Work instructions -> Whenever a line in the records below contains "Trainingstools", pick it out.

--*--

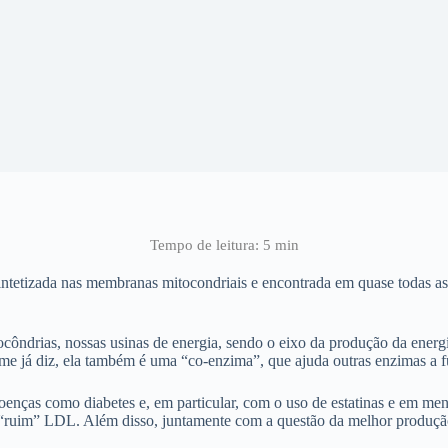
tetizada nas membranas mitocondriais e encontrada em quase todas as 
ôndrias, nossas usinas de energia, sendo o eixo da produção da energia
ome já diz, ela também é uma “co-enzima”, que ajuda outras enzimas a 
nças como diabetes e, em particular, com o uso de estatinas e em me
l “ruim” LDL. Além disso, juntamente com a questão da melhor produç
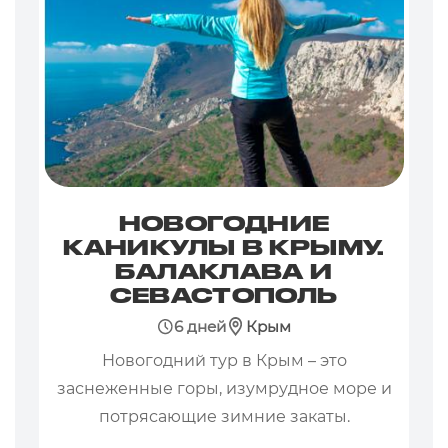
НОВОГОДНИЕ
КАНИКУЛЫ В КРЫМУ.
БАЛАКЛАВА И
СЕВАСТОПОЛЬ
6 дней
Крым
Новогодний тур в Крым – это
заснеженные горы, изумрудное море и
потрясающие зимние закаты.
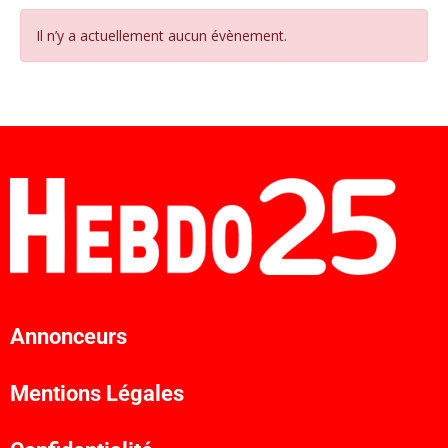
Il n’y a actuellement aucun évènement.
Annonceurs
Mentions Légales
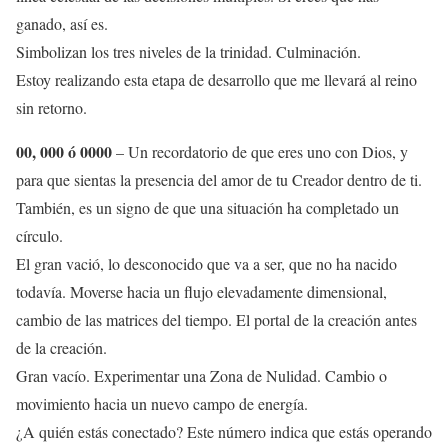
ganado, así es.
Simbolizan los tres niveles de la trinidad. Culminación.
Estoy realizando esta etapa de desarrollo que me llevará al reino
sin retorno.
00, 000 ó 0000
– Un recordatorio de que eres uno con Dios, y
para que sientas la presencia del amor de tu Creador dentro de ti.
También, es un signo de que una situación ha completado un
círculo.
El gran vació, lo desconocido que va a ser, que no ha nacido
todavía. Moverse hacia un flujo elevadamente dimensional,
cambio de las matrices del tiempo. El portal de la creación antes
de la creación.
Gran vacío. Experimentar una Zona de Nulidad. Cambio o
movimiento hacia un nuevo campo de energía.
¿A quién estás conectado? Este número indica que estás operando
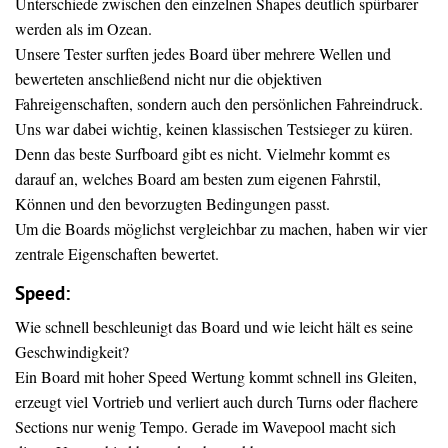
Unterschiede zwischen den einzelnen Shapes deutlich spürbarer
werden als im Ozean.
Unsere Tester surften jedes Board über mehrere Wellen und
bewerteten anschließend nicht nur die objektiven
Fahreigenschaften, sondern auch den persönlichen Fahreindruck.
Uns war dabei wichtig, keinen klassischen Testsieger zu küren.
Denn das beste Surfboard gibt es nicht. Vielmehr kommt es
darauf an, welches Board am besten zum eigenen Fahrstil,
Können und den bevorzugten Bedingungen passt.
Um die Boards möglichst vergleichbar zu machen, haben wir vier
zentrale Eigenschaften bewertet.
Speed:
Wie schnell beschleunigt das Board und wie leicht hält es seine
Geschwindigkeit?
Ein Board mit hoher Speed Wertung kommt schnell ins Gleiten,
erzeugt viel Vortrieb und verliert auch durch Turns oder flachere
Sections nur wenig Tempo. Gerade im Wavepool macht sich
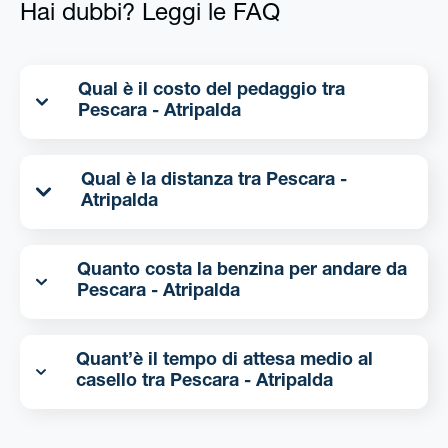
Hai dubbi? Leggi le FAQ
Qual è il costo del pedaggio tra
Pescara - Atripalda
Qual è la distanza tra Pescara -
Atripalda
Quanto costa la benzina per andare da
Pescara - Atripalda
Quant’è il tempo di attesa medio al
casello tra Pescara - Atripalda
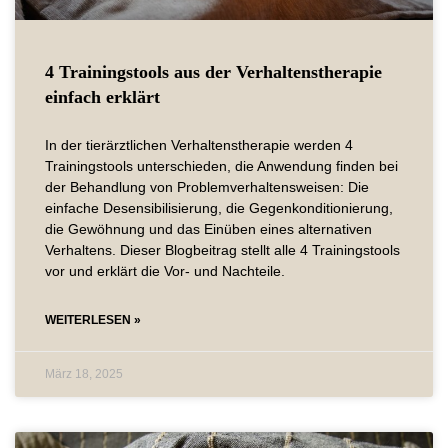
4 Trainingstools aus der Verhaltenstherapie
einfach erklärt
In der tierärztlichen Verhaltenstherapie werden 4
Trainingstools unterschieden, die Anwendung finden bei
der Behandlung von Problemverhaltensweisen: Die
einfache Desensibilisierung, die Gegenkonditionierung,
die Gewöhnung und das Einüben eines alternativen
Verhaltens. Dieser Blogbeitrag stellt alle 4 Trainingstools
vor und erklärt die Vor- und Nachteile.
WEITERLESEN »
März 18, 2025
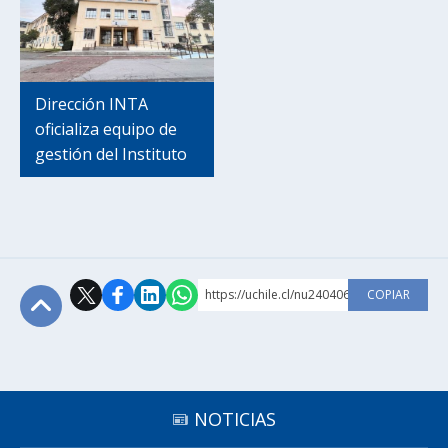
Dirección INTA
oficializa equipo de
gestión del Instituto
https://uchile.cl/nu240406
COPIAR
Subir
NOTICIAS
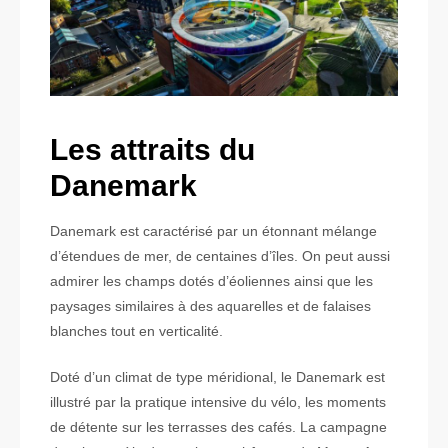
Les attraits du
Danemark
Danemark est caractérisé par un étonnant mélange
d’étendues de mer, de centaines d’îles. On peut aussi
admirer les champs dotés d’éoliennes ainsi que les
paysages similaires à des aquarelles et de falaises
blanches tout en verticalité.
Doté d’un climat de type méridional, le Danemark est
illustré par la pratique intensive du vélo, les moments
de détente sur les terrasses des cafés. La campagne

--*--

Your solution ->
4 Trainingstools aus der Verhaltenstherapie
Trainingstools unterschieden, die Anwendung finden bei
Verhaltens. Dieser Blogbeitrag stellt alle 4 Trainingstools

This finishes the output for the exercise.